Problem statement | Scan the lines below for "based" and copy the matches.

[Supplied material Boundary: Start]

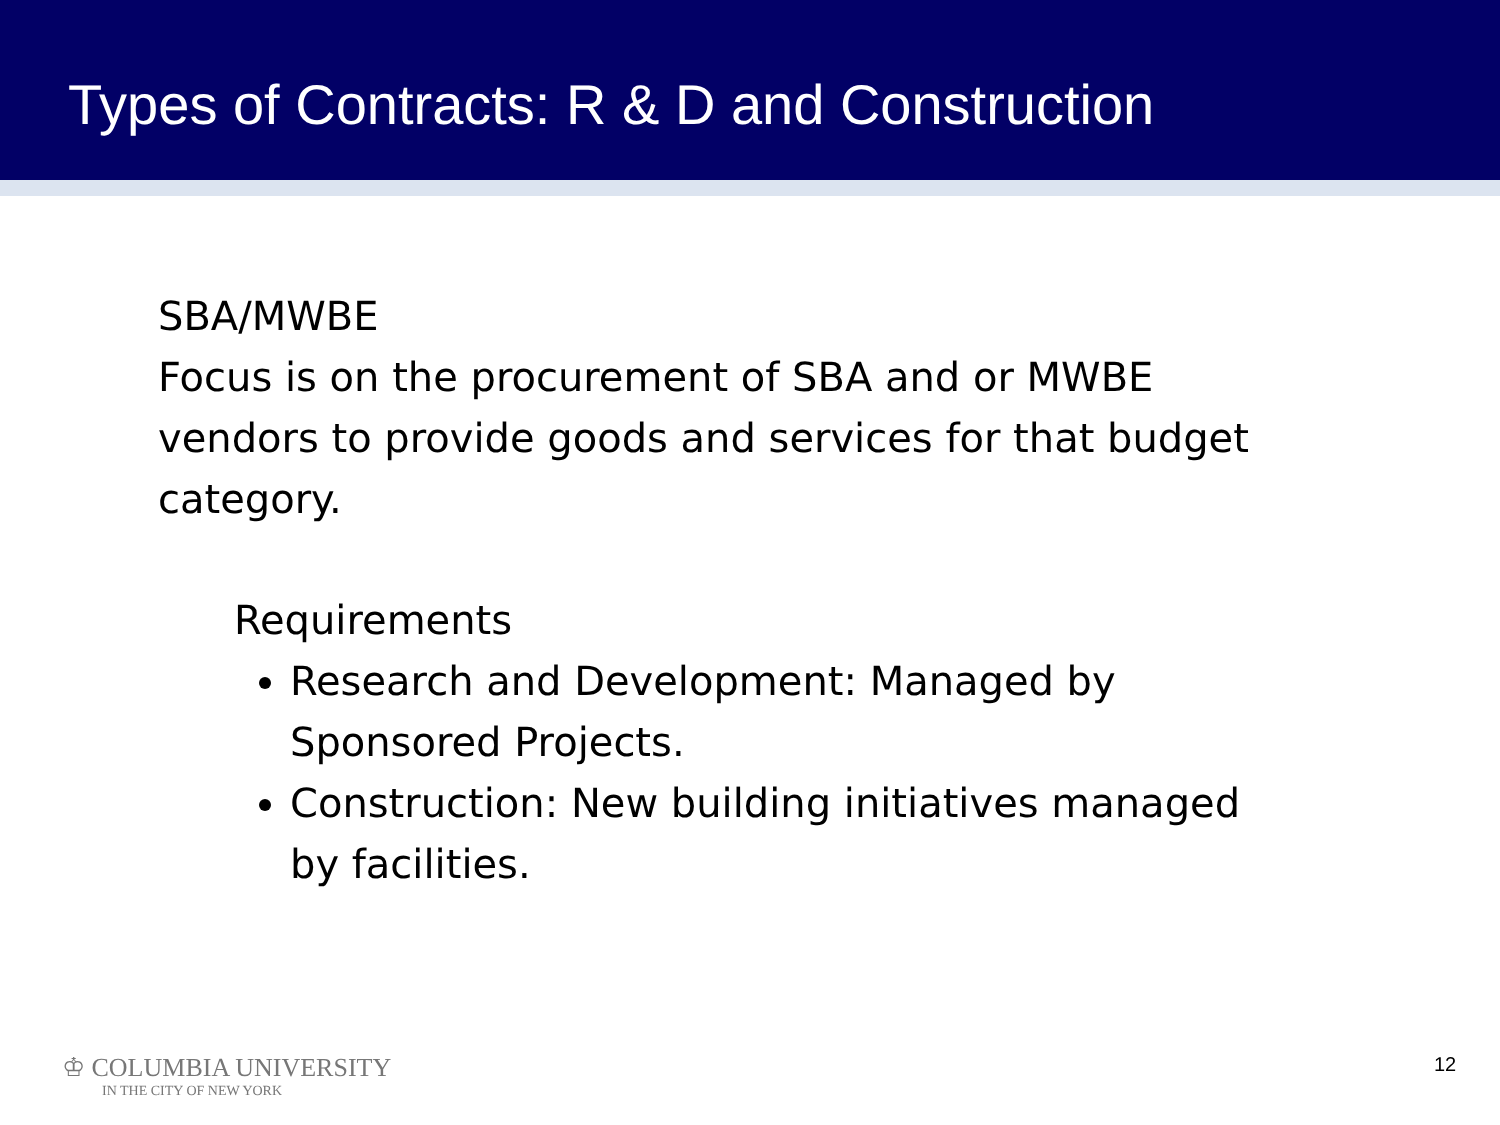Types of Contracts: R & D and Construction
SBA/MWBE
Focus is on the procurement of SBA and or MWBE
vendors to provide goods and services for that budget
category.
Requirements
Research and Development: Managed by Sponsored Projects.
Construction: New building initiatives managed by facilities.
♔ COLUMBIA UNIVERSITY
IN THE CITY OF NEW YORK
12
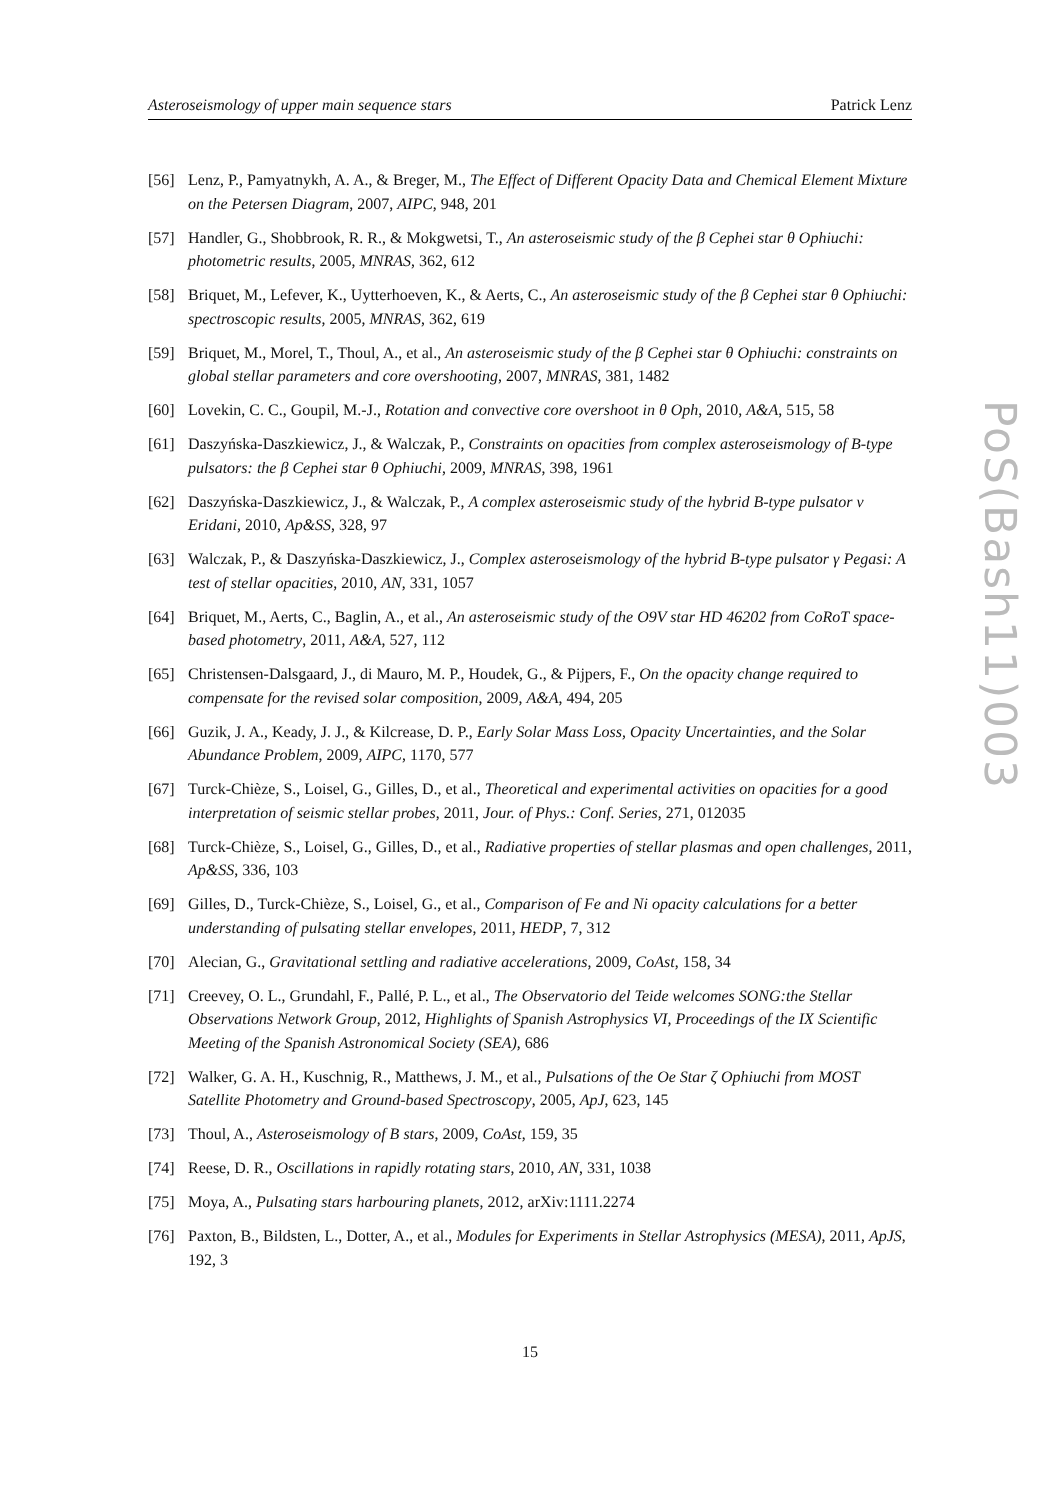Asteroseismology of upper main sequence stars Patrick Lenz
[56] Lenz, P., Pamyatnykh, A. A., & Breger, M., The Effect of Different Opacity Data and Chemical Element Mixture on the Petersen Diagram, 2007, AIPC, 948, 201
[57] Handler, G., Shobbrook, R. R., & Mokgwetsi, T., An asteroseismic study of the β Cephei star θ Ophiuchi: photometric results, 2005, MNRAS, 362, 612
[58] Briquet, M., Lefever, K., Uytterhoeven, K., & Aerts, C., An asteroseismic study of the β Cephei star θ Ophiuchi: spectroscopic results, 2005, MNRAS, 362, 619
[59] Briquet, M., Morel, T., Thoul, A., et al., An asteroseismic study of the β Cephei star θ Ophiuchi: constraints on global stellar parameters and core overshooting, 2007, MNRAS, 381, 1482
[60] Lovekin, C. C., Goupil, M.-J., Rotation and convective core overshoot in θ Oph, 2010, A&A, 515, 58
[61] Daszyńska-Daszkiewicz, J., & Walczak, P., Constraints on opacities from complex asteroseismology of B-type pulsators: the β Cephei star θ Ophiuchi, 2009, MNRAS, 398, 1961
[62] Daszyńska-Daszkiewicz, J., & Walczak, P., A complex asteroseismic study of the hybrid B-type pulsator ν Eridani, 2010, Ap&SS, 328, 97
[63] Walczak, P., & Daszyńska-Daszkiewicz, J., Complex asteroseismology of the hybrid B-type pulsator γ Pegasi: A test of stellar opacities, 2010, AN, 331, 1057
[64] Briquet, M., Aerts, C., Baglin, A., et al., An asteroseismic study of the O9V star HD 46202 from CoRoT space-based photometry, 2011, A&A, 527, 112
[65] Christensen-Dalsgaard, J., di Mauro, M. P., Houdek, G., & Pijpers, F., On the opacity change required to compensate for the revised solar composition, 2009, A&A, 494, 205
[66] Guzik, J. A., Keady, J. J., & Kilcrease, D. P., Early Solar Mass Loss, Opacity Uncertainties, and the Solar Abundance Problem, 2009, AIPC, 1170, 577
[67] Turck-Chièze, S., Loisel, G., Gilles, D., et al., Theoretical and experimental activities on opacities for a good interpretation of seismic stellar probes, 2011, Jour. of Phys.: Conf. Series, 271, 012035
[68] Turck-Chièze, S., Loisel, G., Gilles, D., et al., Radiative properties of stellar plasmas and open challenges, 2011, Ap&SS, 336, 103
[69] Gilles, D., Turck-Chièze, S., Loisel, G., et al., Comparison of Fe and Ni opacity calculations for a better understanding of pulsating stellar envelopes, 2011, HEDP, 7, 312
[70] Alecian, G., Gravitational settling and radiative accelerations, 2009, CoAst, 158, 34
[71] Creevey, O. L., Grundahl, F., Pallé, P. L., et al., The Observatorio del Teide welcomes SONG:the Stellar Observations Network Group, 2012, Highlights of Spanish Astrophysics VI, Proceedings of the IX Scientific Meeting of the Spanish Astronomical Society (SEA), 686
[72] Walker, G. A. H., Kuschnig, R., Matthews, J. M., et al., Pulsations of the Oe Star ζ Ophiuchi from MOST Satellite Photometry and Ground-based Spectroscopy, 2005, ApJ, 623, 145
[73] Thoul, A., Asteroseismology of B stars, 2009, CoAst, 159, 35
[74] Reese, D. R., Oscillations in rapidly rotating stars, 2010, AN, 331, 1038
[75] Moya, A., Pulsating stars harbouring planets, 2012, arXiv:1111.2274
[76] Paxton, B., Bildsten, L., Dotter, A., et al., Modules for Experiments in Stellar Astrophysics (MESA), 2011, ApJS, 192, 3
PoS(Bash11)003
15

[Supplied material Boundary: End]

Result for this task |
[64] Briquet, M., Aerts, C., Baglin, A., et al., An asteroseismic study of the O9V star HD 46202 from CoRoT space-based photometry, 2011, A&A, 527, 112
[72] Walker, G. A. H., Kuschnig, R., Matthews, J. M., et al., Pulsations of the Oe Star ζ Ophiuchi from MOST Satellite Photometry and Ground-based Spectroscopy, 2005, ApJ, 623, 145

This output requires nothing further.